Efficiency was the underlying theme in UPS’s July 28 shareholder announcement, during which the world’s largest shipping company said that second quarter 2015 diluted earnings per share were $1.35, a 12% increase over adjusted results for the same period in 2014.

All segments improved profitability and expanded margins, according to UPS, much to the delight of shareholders, evidenced by the 7 percent jump in the share price as of noon Wednesday.
“Pricing initiatives continue to drive base rates higher,” according to a news release posted to the UPS website. Also contained in that release was UPS’s selected financial data from its Form 10-K and other filings with the Securities and Exchange Commission, which highlighted several suggestive factors that could attribute to the carrier’s strong performance.

For the quarter, operating expenses dropped 10 percent, while operating profit soared 162 percent. Net income rose 171 percent and UPS reported 8.7 percent net income as a percentage of revenue, up 172 percent from a year prior.

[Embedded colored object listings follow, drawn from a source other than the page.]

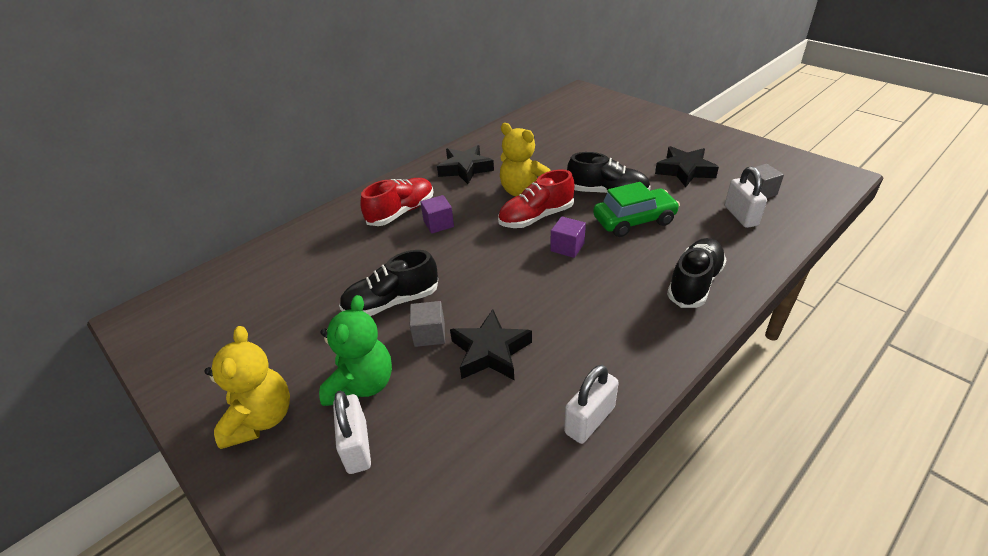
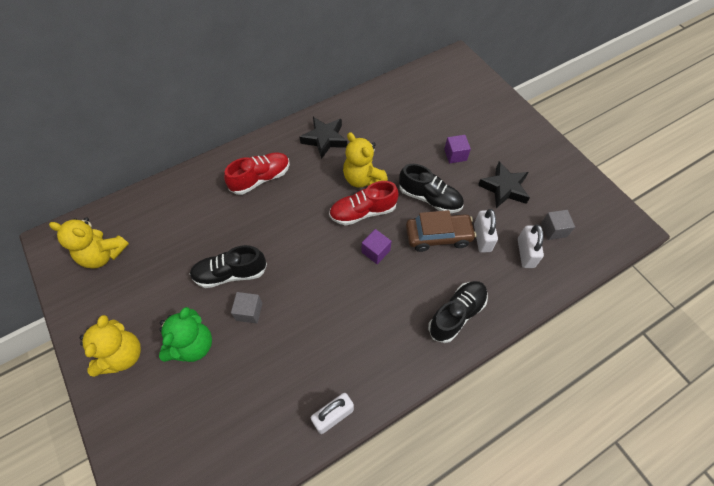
camera: 10 degrees right, 20 degrees up
white padlock [333,391,371,474] -> white padlock moved to [474,209,498,253]
purple cube [420,195,454,234] -> purple cube moved to [444,135,471,163]
black star [450,309,532,380] -> none
green car [593,182,680,237] -> brown car [406,210,476,252]
none -> yellow teddy bear [49,217,129,269]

These numbers point to the fact that UPS’s efforts to become more efficient are working, and working very well. The numbers contained within the report point to revenue decline in premium air services and increases in deferred air and ground services, two segments that saw the steeper price increases when the 2015 general rate increase was announced last year, substantiated by steep volume growth in domestic deferred air services.

The evidence seems to point to the fact that UPS’s efforts to more heavily increase prices of services they know their customers will use most are lining their pockets. And as both major global carriers begin to hone in on the holiday season – which has pestered them both in each of the last two years – the true cost of carrier profitability still appears to fall down to their customers.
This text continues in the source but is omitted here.